The news has turned the lives of Tate Ramsden's family upside down. Even those who never knew him are shocked that he drowned.

"I can't imagine what his parents are going through. I would just be so devastated. Especially doing something healthy and athletic," said Lisette Grieco.

Lisette Grieco's daughter swims at the same Sarasota YMCA were Ramsden died.

"You would think, 'I'm at the pool and at the gym I'm doing the right thing,'" she said.

Ramsden was on vacation with his family in Sarasota. He swam for Dartmouth College on their swim team.

Deputies said the 21- year old was swimming 100's, which are 4 laps across the pool without surfacing for air. It was during that time his family noticed he was underwater and not moving.

Lifeguards pulled him out and tried CPR, but it was too late.

The coroner will be looking into whether a pre-existing medical condition contributed to his death.

Doctors say, in most cases when a young athlete suddenly dies, it is heart related.

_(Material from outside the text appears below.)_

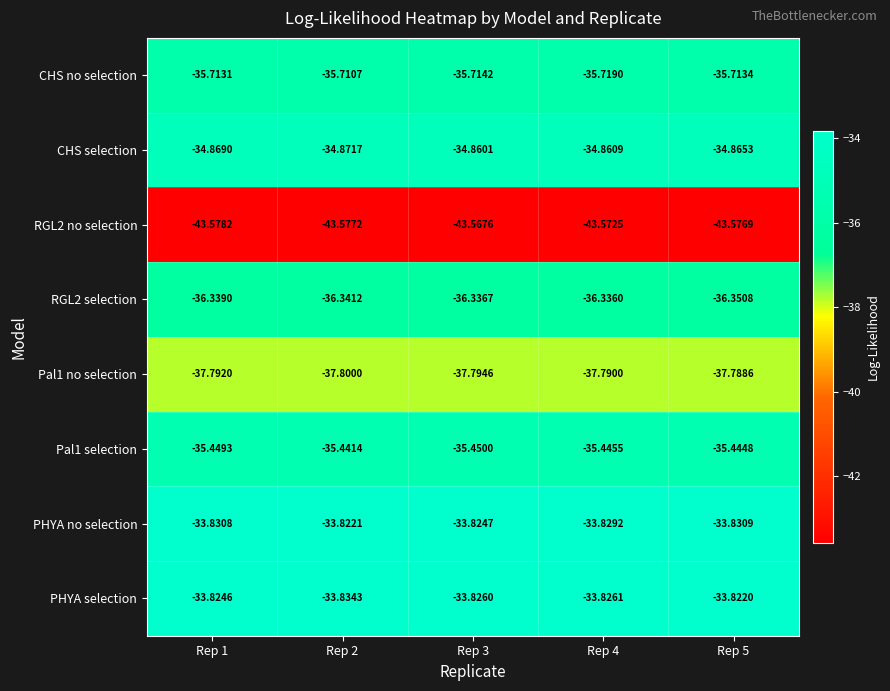

Between Rep 2 and Rep 4, which series saw the biggest shift?

CHS selection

"Nobody knows the underlying percentage. If you have this problem and if you don't do high level impact or exercising at competition levels it may never happen," said Sarasota cardiologist Dr.Rick Yaryura.

If his heart was in good condition, Doctor Yaryura said, holding your breath too long under water could cause other issues.

"It would be if you held your breath right now too and beared down. Your blood pressure would slow down your heart rate could slow down and you could faint," he said.

Ramsden was due to graduate next year. Grieco said the death should serve as a warning to others.

"I think  young people need to get that message that they need to stop if they feel the first inkling of anything," she said.